Task objective: Please output the rows as a numbered list, starting at the first row and ending at the row that contains "POL-HL: Lübeck/St. Lorenz Mann mit Messe", with both included and blank lines left out.

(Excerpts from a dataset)
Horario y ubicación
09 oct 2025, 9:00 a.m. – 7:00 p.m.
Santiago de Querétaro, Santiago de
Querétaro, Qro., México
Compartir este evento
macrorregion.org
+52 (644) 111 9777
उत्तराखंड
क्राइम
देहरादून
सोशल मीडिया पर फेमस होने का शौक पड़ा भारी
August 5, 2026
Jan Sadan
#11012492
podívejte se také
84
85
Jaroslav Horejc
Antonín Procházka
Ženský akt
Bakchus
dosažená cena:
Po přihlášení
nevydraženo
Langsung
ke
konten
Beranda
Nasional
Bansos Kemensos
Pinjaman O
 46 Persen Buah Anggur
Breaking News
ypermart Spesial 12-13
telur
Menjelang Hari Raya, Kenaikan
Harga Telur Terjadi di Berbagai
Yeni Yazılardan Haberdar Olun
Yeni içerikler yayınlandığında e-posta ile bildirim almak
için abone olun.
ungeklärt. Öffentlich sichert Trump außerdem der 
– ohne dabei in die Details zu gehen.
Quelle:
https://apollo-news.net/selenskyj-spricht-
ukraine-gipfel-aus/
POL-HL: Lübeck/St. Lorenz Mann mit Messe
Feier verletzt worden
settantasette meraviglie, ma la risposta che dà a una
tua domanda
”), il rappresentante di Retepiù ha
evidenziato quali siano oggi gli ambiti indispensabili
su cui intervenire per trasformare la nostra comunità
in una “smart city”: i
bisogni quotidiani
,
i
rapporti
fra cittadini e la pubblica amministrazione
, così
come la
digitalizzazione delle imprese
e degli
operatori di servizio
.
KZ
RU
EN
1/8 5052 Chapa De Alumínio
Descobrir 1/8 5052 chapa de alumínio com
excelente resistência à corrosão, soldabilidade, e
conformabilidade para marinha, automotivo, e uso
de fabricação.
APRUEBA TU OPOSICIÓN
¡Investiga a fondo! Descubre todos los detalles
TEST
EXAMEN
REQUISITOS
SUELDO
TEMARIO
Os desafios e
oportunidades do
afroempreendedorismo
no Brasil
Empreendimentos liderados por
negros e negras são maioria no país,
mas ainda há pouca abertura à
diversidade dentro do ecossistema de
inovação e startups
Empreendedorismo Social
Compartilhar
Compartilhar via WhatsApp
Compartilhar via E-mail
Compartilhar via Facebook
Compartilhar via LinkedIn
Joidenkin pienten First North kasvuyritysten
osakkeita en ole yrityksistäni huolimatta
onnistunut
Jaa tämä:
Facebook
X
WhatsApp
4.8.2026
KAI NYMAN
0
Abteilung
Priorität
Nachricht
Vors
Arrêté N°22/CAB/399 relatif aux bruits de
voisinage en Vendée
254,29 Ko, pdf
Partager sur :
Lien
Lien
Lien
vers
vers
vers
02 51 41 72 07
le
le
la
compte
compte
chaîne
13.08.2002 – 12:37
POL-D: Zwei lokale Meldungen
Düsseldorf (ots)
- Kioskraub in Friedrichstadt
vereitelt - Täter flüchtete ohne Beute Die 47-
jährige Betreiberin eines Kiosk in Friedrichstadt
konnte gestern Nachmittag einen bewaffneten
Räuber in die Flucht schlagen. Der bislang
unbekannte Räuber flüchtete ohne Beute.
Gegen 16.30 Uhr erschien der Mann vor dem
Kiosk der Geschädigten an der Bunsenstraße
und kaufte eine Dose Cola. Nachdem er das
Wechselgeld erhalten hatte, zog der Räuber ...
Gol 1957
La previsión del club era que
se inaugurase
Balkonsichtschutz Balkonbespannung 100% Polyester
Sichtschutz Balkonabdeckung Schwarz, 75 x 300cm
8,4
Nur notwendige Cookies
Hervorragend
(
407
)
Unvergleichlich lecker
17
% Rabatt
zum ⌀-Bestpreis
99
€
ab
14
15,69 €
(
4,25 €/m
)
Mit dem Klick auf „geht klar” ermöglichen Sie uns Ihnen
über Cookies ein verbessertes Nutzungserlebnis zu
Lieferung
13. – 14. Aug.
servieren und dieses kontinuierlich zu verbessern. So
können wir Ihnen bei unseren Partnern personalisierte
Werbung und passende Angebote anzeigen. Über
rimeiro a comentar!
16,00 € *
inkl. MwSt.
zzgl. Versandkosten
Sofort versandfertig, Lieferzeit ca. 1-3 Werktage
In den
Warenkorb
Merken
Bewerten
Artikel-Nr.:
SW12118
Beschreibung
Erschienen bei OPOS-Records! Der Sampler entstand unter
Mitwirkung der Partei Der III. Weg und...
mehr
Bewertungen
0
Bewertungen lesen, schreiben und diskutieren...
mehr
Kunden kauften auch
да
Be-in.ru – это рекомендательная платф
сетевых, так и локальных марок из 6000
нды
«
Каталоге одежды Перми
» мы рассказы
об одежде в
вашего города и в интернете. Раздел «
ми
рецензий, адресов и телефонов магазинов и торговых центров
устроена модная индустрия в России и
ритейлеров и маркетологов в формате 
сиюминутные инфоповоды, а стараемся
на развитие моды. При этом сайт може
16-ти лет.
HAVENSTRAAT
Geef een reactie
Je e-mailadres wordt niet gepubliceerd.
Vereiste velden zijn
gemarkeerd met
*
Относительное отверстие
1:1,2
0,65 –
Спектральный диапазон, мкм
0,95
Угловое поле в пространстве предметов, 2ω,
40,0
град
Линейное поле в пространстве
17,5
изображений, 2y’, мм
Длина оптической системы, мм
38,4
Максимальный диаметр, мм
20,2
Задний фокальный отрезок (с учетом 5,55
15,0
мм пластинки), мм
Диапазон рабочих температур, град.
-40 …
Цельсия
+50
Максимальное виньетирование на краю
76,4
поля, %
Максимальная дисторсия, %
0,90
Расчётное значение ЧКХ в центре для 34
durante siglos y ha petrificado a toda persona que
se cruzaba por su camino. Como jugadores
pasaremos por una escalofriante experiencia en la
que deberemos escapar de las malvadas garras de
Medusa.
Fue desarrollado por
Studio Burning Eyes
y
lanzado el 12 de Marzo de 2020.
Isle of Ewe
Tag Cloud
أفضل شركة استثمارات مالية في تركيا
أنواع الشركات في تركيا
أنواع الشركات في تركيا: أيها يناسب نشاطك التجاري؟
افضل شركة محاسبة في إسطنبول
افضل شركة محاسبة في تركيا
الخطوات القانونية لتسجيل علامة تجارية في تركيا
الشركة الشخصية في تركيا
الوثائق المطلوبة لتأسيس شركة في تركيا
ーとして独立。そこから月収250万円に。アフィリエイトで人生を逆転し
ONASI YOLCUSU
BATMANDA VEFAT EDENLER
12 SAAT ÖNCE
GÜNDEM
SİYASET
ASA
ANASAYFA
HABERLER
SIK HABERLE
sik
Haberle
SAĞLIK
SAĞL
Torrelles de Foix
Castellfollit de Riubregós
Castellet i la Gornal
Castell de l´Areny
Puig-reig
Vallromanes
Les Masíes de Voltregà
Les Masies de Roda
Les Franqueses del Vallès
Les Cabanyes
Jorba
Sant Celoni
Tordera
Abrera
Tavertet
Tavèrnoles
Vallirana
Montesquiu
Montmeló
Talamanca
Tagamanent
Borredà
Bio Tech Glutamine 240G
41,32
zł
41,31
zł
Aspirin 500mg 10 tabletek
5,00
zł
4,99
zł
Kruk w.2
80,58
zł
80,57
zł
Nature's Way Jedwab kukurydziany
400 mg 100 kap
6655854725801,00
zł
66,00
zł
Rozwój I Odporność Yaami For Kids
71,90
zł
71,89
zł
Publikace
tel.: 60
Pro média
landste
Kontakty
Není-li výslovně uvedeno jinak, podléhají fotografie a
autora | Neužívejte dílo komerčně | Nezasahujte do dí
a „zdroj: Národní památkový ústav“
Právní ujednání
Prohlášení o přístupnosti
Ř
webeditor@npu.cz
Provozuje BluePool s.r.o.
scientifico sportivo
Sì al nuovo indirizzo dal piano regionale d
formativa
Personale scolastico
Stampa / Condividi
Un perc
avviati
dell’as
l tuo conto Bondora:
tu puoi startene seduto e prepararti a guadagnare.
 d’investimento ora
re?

Exercise answer:
1. Horario y ubicación
2. 09 oct 2025, 9:00 a.m. – 7:00 p.m.
3. Santiago de Querétaro, Santiago de
4. Querétaro, Qro., México
5. Compartir este evento
6. macrorregion.org
7. +52 (644) 111 9777
8. उत्तराखंड
9. क्राइम
10. देहरादून
11. सोशल मीडिया पर फेमस होने का शौक पड़ा भारी
12. August 5, 2026
13. Jan Sadan
14. #11012492
15. podívejte se také
16. 84
17. 85
18. Jaroslav Horejc
19. Antonín Procházka
20. Ženský akt
21. Bakchus
22. dosažená cena:
23. Po přihlášení
24. nevydraženo
25. Langsung
26. ke
27. konten
28. Beranda
29. Nasional
30. Bansos Kemensos
31. Pinjaman O
32.  46 Persen Buah Anggur
33. Breaking News
34. ypermart Spesial 12-13
35. telur
36. Menjelang Hari Raya, Kenaikan
37. Harga Telur Terjadi di Berbagai
38. Yeni Yazılardan Haberdar Olun
39. Yeni içerikler yayınlandığında e-posta ile bildirim almak
40. için abone olun.
41. ungeklärt. Öffentlich sichert Trump außerdem der 
42. – ohne dabei in die Details zu gehen.
43. Quelle:
44. https://apollo-news.net/selenskyj-spricht-
45. ukraine-gipfel-aus/
46. POL-HL: Lübeck/St. Lorenz Mann mit Messe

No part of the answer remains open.